The majority of media companies worldwide are still managed by men. The Radio-Television
News Directors Association in the United States reported in its 2001 survey
of women and minorities that women are just 12.6 percent of television general
managers at stations that do news. Women are only 20.2 percent of television
news directors. In radio, women are 12.3 percent of the general managers and
21.9 percent of news directors.
Similarly, two surveys by the American Society of Newspaper Editors - in 2000
and 2001 - found that women are only 34 percent of newsroom supervisors. In
other parts of the globe, the situation is even bleaker. According to a 1995
poll sponsored by UNESCO, women are eight percent of broadcasting managers in
Africa and 14 percent of managers in the print media. In Latin America, the
figures are 21 percent for broadcasting and 16 percent for print. No Progress
or No Room at the Top, a recent report from the Annenberg Public Policy
Center, found that in the United States women are only 13 percent of the top
executives of media, telecom and e-companies and only nine percent of their
boards of directors.
The reality underscored by these numbers is that men decide which stories warrant
top-of-the news and front-page coverage, who will be quoted and which photographs
will be used to illustrate stories.
In March 2000, the IWMF polled international women leaders in the media. A significant
majority - 92 percent - who responded to the informal survey agreed that women
bring a different, more "human" perspective to the news. Women journalists
from six continents also said that their presence in the news business makes
a difference, at least some of the time, in how the news is covered.

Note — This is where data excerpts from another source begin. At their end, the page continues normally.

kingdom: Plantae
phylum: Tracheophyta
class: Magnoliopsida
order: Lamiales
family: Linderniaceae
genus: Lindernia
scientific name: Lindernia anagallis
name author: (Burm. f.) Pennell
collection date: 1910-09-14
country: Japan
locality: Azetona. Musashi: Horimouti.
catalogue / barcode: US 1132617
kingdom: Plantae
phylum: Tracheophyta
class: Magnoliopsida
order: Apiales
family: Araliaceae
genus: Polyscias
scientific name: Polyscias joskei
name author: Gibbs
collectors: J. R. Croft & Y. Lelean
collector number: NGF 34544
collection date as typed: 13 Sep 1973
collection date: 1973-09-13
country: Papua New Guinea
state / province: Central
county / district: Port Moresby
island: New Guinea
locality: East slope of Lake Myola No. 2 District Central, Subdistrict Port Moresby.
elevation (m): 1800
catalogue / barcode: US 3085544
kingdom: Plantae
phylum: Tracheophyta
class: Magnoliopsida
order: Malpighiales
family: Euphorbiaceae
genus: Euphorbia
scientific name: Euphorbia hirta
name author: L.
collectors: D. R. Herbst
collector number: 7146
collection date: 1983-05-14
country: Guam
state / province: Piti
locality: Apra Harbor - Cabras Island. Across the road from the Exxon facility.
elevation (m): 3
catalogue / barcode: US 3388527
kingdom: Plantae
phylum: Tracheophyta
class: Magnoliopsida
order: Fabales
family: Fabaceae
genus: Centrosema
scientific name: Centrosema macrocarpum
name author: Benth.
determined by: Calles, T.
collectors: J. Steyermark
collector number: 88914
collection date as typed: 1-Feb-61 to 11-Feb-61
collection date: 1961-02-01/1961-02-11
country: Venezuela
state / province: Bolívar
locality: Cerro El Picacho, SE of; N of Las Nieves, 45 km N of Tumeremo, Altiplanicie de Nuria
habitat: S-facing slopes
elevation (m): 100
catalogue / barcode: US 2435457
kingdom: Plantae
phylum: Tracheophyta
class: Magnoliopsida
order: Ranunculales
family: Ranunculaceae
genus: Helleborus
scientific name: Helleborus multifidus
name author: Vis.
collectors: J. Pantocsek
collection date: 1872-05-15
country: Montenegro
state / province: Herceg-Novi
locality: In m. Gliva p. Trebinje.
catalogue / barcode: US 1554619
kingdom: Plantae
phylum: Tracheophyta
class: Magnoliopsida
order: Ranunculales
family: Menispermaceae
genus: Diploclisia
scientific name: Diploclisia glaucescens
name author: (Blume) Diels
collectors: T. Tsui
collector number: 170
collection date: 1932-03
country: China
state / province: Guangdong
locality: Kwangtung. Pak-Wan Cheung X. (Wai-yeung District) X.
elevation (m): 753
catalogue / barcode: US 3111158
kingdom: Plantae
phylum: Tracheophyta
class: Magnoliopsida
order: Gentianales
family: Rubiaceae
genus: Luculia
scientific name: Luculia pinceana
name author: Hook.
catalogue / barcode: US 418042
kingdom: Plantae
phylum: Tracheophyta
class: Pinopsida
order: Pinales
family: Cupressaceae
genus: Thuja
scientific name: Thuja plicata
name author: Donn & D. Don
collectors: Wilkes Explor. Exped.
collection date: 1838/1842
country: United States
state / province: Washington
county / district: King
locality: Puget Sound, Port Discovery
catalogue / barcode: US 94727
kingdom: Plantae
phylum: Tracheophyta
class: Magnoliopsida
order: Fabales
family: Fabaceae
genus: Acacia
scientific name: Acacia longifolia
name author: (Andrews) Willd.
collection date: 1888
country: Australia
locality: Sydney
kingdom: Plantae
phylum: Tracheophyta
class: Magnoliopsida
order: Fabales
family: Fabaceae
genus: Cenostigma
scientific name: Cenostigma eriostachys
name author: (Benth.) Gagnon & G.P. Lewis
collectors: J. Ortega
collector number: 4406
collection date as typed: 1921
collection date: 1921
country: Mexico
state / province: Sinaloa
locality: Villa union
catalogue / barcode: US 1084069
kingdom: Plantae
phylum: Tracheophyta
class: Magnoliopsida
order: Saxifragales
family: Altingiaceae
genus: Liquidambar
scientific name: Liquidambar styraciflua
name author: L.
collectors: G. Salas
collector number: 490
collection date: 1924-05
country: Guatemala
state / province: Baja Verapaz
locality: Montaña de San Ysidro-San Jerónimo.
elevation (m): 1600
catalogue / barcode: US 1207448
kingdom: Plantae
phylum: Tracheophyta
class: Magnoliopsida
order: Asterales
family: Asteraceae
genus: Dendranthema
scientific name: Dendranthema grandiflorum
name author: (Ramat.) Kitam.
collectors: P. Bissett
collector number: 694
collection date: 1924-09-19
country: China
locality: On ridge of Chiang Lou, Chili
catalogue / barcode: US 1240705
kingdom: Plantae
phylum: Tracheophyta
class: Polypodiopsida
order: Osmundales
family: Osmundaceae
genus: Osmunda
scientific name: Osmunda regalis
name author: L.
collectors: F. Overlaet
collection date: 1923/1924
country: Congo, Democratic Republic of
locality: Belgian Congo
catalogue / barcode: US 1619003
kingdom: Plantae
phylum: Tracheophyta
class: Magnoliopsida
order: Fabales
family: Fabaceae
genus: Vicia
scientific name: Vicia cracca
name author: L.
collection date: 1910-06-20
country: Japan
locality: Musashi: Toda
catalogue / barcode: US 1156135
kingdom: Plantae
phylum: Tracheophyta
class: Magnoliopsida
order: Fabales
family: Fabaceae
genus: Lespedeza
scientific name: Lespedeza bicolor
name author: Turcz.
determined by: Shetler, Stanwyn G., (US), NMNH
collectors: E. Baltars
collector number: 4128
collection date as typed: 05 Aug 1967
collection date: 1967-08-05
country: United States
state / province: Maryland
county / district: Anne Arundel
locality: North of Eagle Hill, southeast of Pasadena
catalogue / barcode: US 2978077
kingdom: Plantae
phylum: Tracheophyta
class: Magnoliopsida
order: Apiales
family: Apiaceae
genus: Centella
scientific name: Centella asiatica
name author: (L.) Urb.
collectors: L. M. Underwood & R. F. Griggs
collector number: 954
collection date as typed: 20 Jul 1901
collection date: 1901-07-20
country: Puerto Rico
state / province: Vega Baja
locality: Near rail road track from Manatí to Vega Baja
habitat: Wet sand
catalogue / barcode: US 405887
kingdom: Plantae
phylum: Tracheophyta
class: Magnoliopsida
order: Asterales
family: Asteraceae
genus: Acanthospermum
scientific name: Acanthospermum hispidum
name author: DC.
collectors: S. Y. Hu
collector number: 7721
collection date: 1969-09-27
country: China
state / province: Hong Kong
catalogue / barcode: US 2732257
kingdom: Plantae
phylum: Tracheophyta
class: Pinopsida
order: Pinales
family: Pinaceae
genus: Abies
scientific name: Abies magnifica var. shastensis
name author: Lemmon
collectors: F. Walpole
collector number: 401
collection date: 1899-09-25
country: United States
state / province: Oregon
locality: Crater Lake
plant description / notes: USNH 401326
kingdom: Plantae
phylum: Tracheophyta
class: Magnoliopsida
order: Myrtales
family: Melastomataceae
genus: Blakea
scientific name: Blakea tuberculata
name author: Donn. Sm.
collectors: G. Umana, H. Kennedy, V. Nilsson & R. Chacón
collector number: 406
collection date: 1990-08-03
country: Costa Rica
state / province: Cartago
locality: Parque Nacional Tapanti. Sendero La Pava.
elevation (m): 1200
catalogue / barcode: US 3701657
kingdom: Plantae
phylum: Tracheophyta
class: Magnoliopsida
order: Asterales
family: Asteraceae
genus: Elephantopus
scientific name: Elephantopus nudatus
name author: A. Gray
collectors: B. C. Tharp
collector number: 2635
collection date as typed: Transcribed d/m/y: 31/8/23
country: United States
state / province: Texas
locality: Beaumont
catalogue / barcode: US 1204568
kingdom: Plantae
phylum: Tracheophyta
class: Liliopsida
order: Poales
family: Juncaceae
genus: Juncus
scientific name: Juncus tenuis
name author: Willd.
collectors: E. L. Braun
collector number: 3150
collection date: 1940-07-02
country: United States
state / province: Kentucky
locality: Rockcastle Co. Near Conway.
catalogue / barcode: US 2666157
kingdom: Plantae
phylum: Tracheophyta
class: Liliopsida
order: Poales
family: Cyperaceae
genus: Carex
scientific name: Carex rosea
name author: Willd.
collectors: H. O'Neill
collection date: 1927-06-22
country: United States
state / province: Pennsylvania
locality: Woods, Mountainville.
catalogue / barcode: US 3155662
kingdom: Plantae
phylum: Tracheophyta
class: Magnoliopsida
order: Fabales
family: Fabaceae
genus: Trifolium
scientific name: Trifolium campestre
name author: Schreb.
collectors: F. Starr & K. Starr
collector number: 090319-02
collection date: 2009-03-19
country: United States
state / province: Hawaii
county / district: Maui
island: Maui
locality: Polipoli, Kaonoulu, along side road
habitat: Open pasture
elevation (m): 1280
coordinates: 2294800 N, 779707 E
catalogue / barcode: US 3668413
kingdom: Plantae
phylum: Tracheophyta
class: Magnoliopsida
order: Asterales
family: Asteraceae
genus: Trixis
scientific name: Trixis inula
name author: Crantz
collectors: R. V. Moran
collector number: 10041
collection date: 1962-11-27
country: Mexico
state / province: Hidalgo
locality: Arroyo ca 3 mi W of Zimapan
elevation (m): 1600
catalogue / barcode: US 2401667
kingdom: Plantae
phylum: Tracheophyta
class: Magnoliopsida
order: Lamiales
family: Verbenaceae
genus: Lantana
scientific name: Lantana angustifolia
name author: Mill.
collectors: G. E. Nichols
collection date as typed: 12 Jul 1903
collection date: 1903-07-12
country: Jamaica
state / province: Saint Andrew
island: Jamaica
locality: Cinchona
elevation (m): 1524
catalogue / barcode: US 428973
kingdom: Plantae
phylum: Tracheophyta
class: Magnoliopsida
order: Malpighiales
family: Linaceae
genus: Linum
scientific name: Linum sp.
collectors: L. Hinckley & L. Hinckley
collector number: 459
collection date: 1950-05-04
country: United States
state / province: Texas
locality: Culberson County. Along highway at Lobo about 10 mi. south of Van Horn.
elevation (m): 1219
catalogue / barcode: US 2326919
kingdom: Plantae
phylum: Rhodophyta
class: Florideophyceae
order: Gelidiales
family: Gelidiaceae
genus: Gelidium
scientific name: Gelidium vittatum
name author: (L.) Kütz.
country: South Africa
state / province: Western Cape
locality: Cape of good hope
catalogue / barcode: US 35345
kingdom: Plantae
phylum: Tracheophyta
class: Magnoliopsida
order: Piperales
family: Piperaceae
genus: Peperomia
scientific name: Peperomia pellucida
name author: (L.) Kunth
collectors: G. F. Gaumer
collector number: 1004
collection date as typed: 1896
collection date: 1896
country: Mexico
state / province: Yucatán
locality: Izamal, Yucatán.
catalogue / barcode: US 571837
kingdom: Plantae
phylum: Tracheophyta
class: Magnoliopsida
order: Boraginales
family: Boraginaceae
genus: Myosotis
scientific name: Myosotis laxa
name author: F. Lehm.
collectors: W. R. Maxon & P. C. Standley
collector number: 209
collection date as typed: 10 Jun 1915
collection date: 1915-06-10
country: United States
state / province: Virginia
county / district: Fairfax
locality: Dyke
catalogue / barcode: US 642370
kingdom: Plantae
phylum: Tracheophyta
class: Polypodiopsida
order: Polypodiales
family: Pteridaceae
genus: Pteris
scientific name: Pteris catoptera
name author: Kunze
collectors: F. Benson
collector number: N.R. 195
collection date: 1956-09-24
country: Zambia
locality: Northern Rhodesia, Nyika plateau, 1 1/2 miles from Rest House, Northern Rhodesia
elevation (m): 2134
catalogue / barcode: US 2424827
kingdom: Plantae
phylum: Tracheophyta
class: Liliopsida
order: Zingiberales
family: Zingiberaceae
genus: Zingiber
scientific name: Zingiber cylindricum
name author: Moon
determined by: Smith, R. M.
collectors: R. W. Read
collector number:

Will Women Change the News Media? gives voice to women journalists to share their vision for a more "human" newsroom. As a senior editor from the Philippines said: "Men tend to concentrate on quotes from government officials and focus on conflicts, while women tend to look at impact on the greatest number of people or sectors."
A former senior editor with National Public Radio in the United States said
that since women have made strides in the media, there are more "issues
that are covered more [frequently] and better and we shouldn't underestimate
the impact."
Ruthie Blum, editor of Israel's Jerusalem Post Magazine, said, "The
biggest difference between men and women as editors and journalists is that
women seem to consider the reader."
Will these women journalists be able to change the future of the media? While
the debate is still open, Will Women Change the News Media? concludes
that most women journalists feel that they can and will influence their profession,
but first they have to reach a critical mass in decision-making positions in
the media. The IWMF's role in this transformation will be to do further research
and to create training programs so that women journalists can break through
journalism's glass ceiling and change the news media.